• _YOUR INSTRUCTIONS_
If a line of the data below holds the word "YSize", list it.

(Data records)
##########
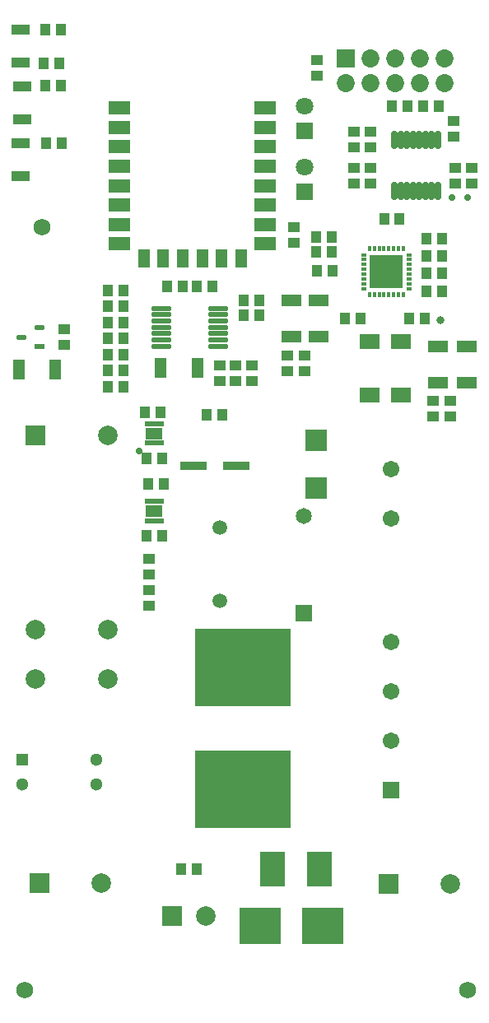
<source format=gts>
G04*
G04 #@! TF.GenerationSoftware,Altium Limited,Altium Designer,20.2.8 (258)*
G04*
G04 Layer_Color=8388736*
%FSLAX25Y25*%
%MOIN*%
G70*
G04*
G04 #@! TF.SameCoordinates,EDA4C1AF-4C8F-4A80-A391-42A014D8E1DD*
G04*
G04*
G04 #@! TF.FilePolarity,Negative*
G04*
G01*
G75*
%ADD17R,0.04737X0.04343*%
%ADD18R,0.05131X0.07493*%
%ADD19R,0.08674X0.05524*%
%ADD20R,0.01981X0.02178*%
%ADD21R,0.07099X0.05131*%
%ADD22R,0.04343X0.04737*%
%ADD23R,0.11036X0.03359*%
%ADD24R,0.04921X0.07874*%
%ADD25R,0.04231X0.02118*%
G04:AMPARAMS|DCode=26|XSize=42.31mil|YSize=21.18mil|CornerRadius=10.59mil|HoleSize=0mil|Usage=FLASHONLY|Rotation=180.000|XOffset=0mil|YOffset=0mil|HoleType=Round|Shape=RoundedRectangle|*
%AMROUNDEDRECTD26*
21,1,0.04231,0.00000,0,0,180.0*
21,1,0.02113,0.02118,0,0,180.0*
1,1,0.02118,-0.01056,0.00000*
1,1,0.02118,0.01056,0.00000*
1,1,0.02118,0.01056,0.00000*
1,1,0.02118,-0.01056,0.00000*
%
%ADD26ROUNDEDRECTD26*%
%ADD27R,0.38595X0.31509*%
%ADD28R,0.08898X0.08504*%
%ADD29R,0.10131X0.14068*%
%ADD30O,0.08083X0.02178*%
G04:AMPARAMS|DCode=31|XSize=72.57mil|YSize=24.14mil|CornerRadius=6.02mil|HoleSize=0mil|Usage=FLASHONLY|Rotation=90.000|XOffset=0mil|YOffset=0mil|HoleType=Round|Shape=RoundedRectangle|*
%AMROUNDEDRECTD31*
21,1,0.07257,0.01211,0,0,90.0*
21,1,0.06053,0.02414,0,0,90.0*
1,1,0.01204,0.00605,0.03027*
1,1,0.01204,0.00605,-0.03027*
1,1,0.01204,-0.00605,-0.03027*
1,1,0.01204,-0.00605,0.03027*
%
%ADD31ROUNDEDRECTD31*%
%ADD32R,0.07493X0.03950*%
%ADD33R,0.07874X0.04921*%
%ADD34R,0.08280X0.05918*%
%ADD35R,0.01181X0.02362*%
%ADD36R,0.02362X0.01181*%
%ADD37R,0.13583X0.13583*%
%ADD38R,0.16700X0.15000*%
%ADD39C,0.06800*%
%ADD40C,0.07296*%
%ADD41R,0.07296X0.07296*%
%ADD42R,0.07099X0.07099*%
%ADD43C,0.07099*%
%ADD44R,0.07874X0.07874*%
%ADD45C,0.07874*%
%ADD46C,0.07887*%
%ADD47R,0.07887X0.07887*%
%ADD48C,0.05950*%
%ADD49R,0.06509X0.06509*%
%ADD50C,0.06509*%
%ADD51R,0.06737X0.06737*%
%ADD52C,0.06737*%
%ADD53R,0.05118X0.05118*%
%ADD54C,0.05118*%
%ADD55R,0.07887X0.07887*%
%ADD56C,0.03162*%
%ADD57C,0.02769*%
D17*
X696600Y451150D02*
D03*
Y457450D02*
D03*
X704000Y432350D02*
D03*
Y438650D02*
D03*
X697500D02*
D03*
Y432350D02*
D03*
X539000Y366850D02*
D03*
Y373150D02*
D03*
X573500Y273850D02*
D03*
Y280150D02*
D03*
Y261350D02*
D03*
Y267650D02*
D03*
X615000Y358650D02*
D03*
Y352350D02*
D03*
X608500Y358650D02*
D03*
Y352350D02*
D03*
X602000Y358650D02*
D03*
Y352350D02*
D03*
X632000Y414650D02*
D03*
Y408350D02*
D03*
X656500Y432350D02*
D03*
Y438650D02*
D03*
X663000Y432350D02*
D03*
Y438650D02*
D03*
X656500Y453150D02*
D03*
Y446850D02*
D03*
X663000Y453150D02*
D03*
Y446850D02*
D03*
X636500Y362650D02*
D03*
Y356350D02*
D03*
X695500Y337850D02*
D03*
Y344150D02*
D03*
X629500Y356350D02*
D03*
Y362650D02*
D03*
X688500Y344150D02*
D03*
Y337850D02*
D03*
X641300Y482250D02*
D03*
Y475950D02*
D03*
D18*
X610658Y401850D02*
D03*
X602783D02*
D03*
X594909D02*
D03*
X587035D02*
D03*
X579161D02*
D03*
X571287D02*
D03*
D19*
X620500Y462874D02*
D03*
Y455000D02*
D03*
Y447126D02*
D03*
Y439252D02*
D03*
Y431378D02*
D03*
Y423504D02*
D03*
Y415630D02*
D03*
Y407756D02*
D03*
X561445D02*
D03*
Y415630D02*
D03*
Y423504D02*
D03*
Y431378D02*
D03*
Y439252D02*
D03*
Y447126D02*
D03*
Y455000D02*
D03*
Y462874D02*
D03*
D20*
X572547Y327063D02*
D03*
X574516D02*
D03*
X576484D02*
D03*
X578453D02*
D03*
X572547Y334937D02*
D03*
X574516D02*
D03*
X576484D02*
D03*
X578453D02*
D03*
Y303437D02*
D03*
X576484D02*
D03*
X574516D02*
D03*
X572547D02*
D03*
X578453Y295563D02*
D03*
X576484D02*
D03*
X574516D02*
D03*
X572547D02*
D03*
D21*
X575500Y331000D02*
D03*
Y299500D02*
D03*
D22*
X573128Y310568D02*
D03*
X579428D02*
D03*
X572350Y289500D02*
D03*
X578650D02*
D03*
Y321000D02*
D03*
X572350D02*
D03*
X571850Y339500D02*
D03*
X578150D02*
D03*
X603150Y338500D02*
D03*
X596850D02*
D03*
X580850Y390500D02*
D03*
X587150D02*
D03*
X592850D02*
D03*
X599150D02*
D03*
X611850Y385000D02*
D03*
X618150D02*
D03*
X563150Y356500D02*
D03*
X556850D02*
D03*
X563150Y363000D02*
D03*
X556850D02*
D03*
X556850Y369500D02*
D03*
X563150D02*
D03*
X556850Y376000D02*
D03*
X563150D02*
D03*
X556850Y382500D02*
D03*
X563150D02*
D03*
X563150Y389000D02*
D03*
X556850D02*
D03*
X563150Y350000D02*
D03*
X556850D02*
D03*
X611850Y379000D02*
D03*
X618150D02*
D03*
X671850Y463500D02*
D03*
X678150D02*
D03*
X690650D02*
D03*
X684350D02*
D03*
X685850Y402897D02*
D03*
X692150D02*
D03*
X674850Y417900D02*
D03*
X668550D02*
D03*
X678850Y377500D02*
D03*
X685150D02*
D03*
X692150Y388690D02*
D03*
X685850D02*
D03*
X692150Y395793D02*
D03*
X685850D02*
D03*
X647650Y397000D02*
D03*
X641350D02*
D03*
X641201Y404500D02*
D03*
X647500D02*
D03*
X659150Y377500D02*
D03*
X652850D02*
D03*
X641201Y410500D02*
D03*
X647500D02*
D03*
X685850Y410000D02*
D03*
X692150D02*
D03*
X538150Y448500D02*
D03*
X531850D02*
D03*
X537650Y472000D02*
D03*
X531350D02*
D03*
X592799Y154500D02*
D03*
X586500D02*
D03*
X531350Y494500D02*
D03*
X537650D02*
D03*
X537150Y481000D02*
D03*
X530850D02*
D03*
D23*
X608661Y318000D02*
D03*
X591339D02*
D03*
D24*
X535382Y357000D02*
D03*
X520618D02*
D03*
X592882Y357500D02*
D03*
X578118D02*
D03*
D25*
X529181Y366260D02*
D03*
D26*
Y373740D02*
D03*
X521819Y370000D02*
D03*
D27*
X611500Y236106D02*
D03*
Y186894D02*
D03*
D28*
X641000Y308854D02*
D03*
Y328146D02*
D03*
D29*
X623531Y154500D02*
D03*
X642469D02*
D03*
D30*
X601516Y366323D02*
D03*
Y368882D02*
D03*
Y371441D02*
D03*
Y374000D02*
D03*
Y376559D02*
D03*
Y379118D02*
D03*
Y381677D02*
D03*
X578484Y366323D02*
D03*
Y368882D02*
D03*
Y371441D02*
D03*
Y374000D02*
D03*
Y376559D02*
D03*
Y379118D02*
D03*
Y381677D02*
D03*
D31*
X672750Y449874D02*
D03*
X675250D02*
D03*
X677750D02*
D03*
X680250D02*
D03*
X682750D02*
D03*
X685250D02*
D03*
X687750D02*
D03*
X690250D02*
D03*
Y429126D02*
D03*
X687750D02*
D03*
X685250D02*
D03*
X682750D02*
D03*
X680250D02*
D03*
X677750D02*
D03*
X675250D02*
D03*
X672750D02*
D03*
D32*
X521500Y481307D02*
D03*
Y494693D02*
D03*
X522000Y458307D02*
D03*
Y471693D02*
D03*
X521500Y435114D02*
D03*
Y448500D02*
D03*
D33*
X702000Y366382D02*
D03*
Y351618D02*
D03*
X690500D02*
D03*
Y366382D02*
D03*
X642000Y384882D02*
D03*
Y370118D02*
D03*
X631000D02*
D03*
Y384882D02*
D03*
D34*
X662701Y346673D02*
D03*
X675299D02*
D03*
X662701Y368327D02*
D03*
X675299D02*
D03*
D35*
X662610Y387248D02*
D03*
X664579D02*
D03*
X666547D02*
D03*
X668516D02*
D03*
X670484D02*
D03*
X672453D02*
D03*
X674421D02*
D03*
X676390D02*
D03*
Y405752D02*
D03*
X674421D02*
D03*
X672453D02*
D03*
X670484D02*
D03*
X668516D02*
D03*
X666547D02*
D03*
X664579D02*
D03*
X662610D02*
D03*
D36*
X678752Y389610D02*
D03*
Y391579D02*
D03*
Y393547D02*
D03*
Y395516D02*
D03*
Y397484D02*
D03*
Y399453D02*
D03*
Y401421D02*
D03*
Y403390D02*
D03*
X660248D02*
D03*
Y401421D02*
D03*
Y399453D02*
D03*
Y397484D02*
D03*
Y395516D02*
D03*
Y393547D02*
D03*
Y391579D02*
D03*
Y389610D02*
D03*
D37*
X669500Y396500D02*
D03*
D38*
X618450Y131500D02*
D03*
X643550D02*
D03*
D39*
X702500Y105500D02*
D03*
X523000D02*
D03*
X530000Y414500D02*
D03*
D40*
X673000Y472752D02*
D03*
Y482752D02*
D03*
X653000Y472752D02*
D03*
X663000Y482752D02*
D03*
Y472752D02*
D03*
X683000Y482752D02*
D03*
X693000D02*
D03*
X683000Y472752D02*
D03*
X693000D02*
D03*
D41*
X653000Y482752D02*
D03*
D42*
X636500Y453500D02*
D03*
Y429000D02*
D03*
D43*
Y463500D02*
D03*
Y439000D02*
D03*
D44*
X527236Y330138D02*
D03*
D45*
X556764D02*
D03*
X527236Y251398D02*
D03*
X556764D02*
D03*
Y231713D02*
D03*
X527236D02*
D03*
D46*
X695500Y148500D02*
D03*
X554000Y149000D02*
D03*
X596500Y135500D02*
D03*
D47*
X670500Y148500D02*
D03*
X529000Y149000D02*
D03*
D48*
X602000Y292764D02*
D03*
Y263236D02*
D03*
D49*
X636000Y258315D02*
D03*
D50*
Y297685D02*
D03*
D51*
X671500Y186500D02*
D03*
D52*
Y206500D02*
D03*
Y226500D02*
D03*
Y246500D02*
D03*
Y316500D02*
D03*
Y296500D02*
D03*
D53*
X522039Y199000D02*
D03*
D54*
Y189000D02*
D03*
X551961D02*
D03*
Y199000D02*
D03*
D55*
X582721Y135500D02*
D03*
D56*
X691500Y377000D02*
D03*
D57*
X569500Y324000D02*
D03*
X702500Y426500D02*
D03*
X696000D02*
D03*
X573531Y331000D02*
D03*
X577468D02*
D03*
Y299500D02*
D03*
X573531D02*
D03*
M02*

</source>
##########
• _OUTPUT FOR THIS TASK_
G04:AMPARAMS|DCode=26|XSize=42.31mil|YSize=21.18mil|CornerRadius=10.59mil|HoleSize=0mil|Usage=FLASHONLY|Rotation=180.000|XOffset=0mil|YOffset=0mil|HoleType=Round|Shape=RoundedRectangle|*
G04:AMPARAMS|DCode=31|XSize=72.57mil|YSize=24.14mil|CornerRadius=6.02mil|HoleSize=0mil|Usage=FLASHONLY|Rotation=90.000|XOffset=0mil|YOffset=0mil|HoleType=Round|Shape=RoundedRectangle|*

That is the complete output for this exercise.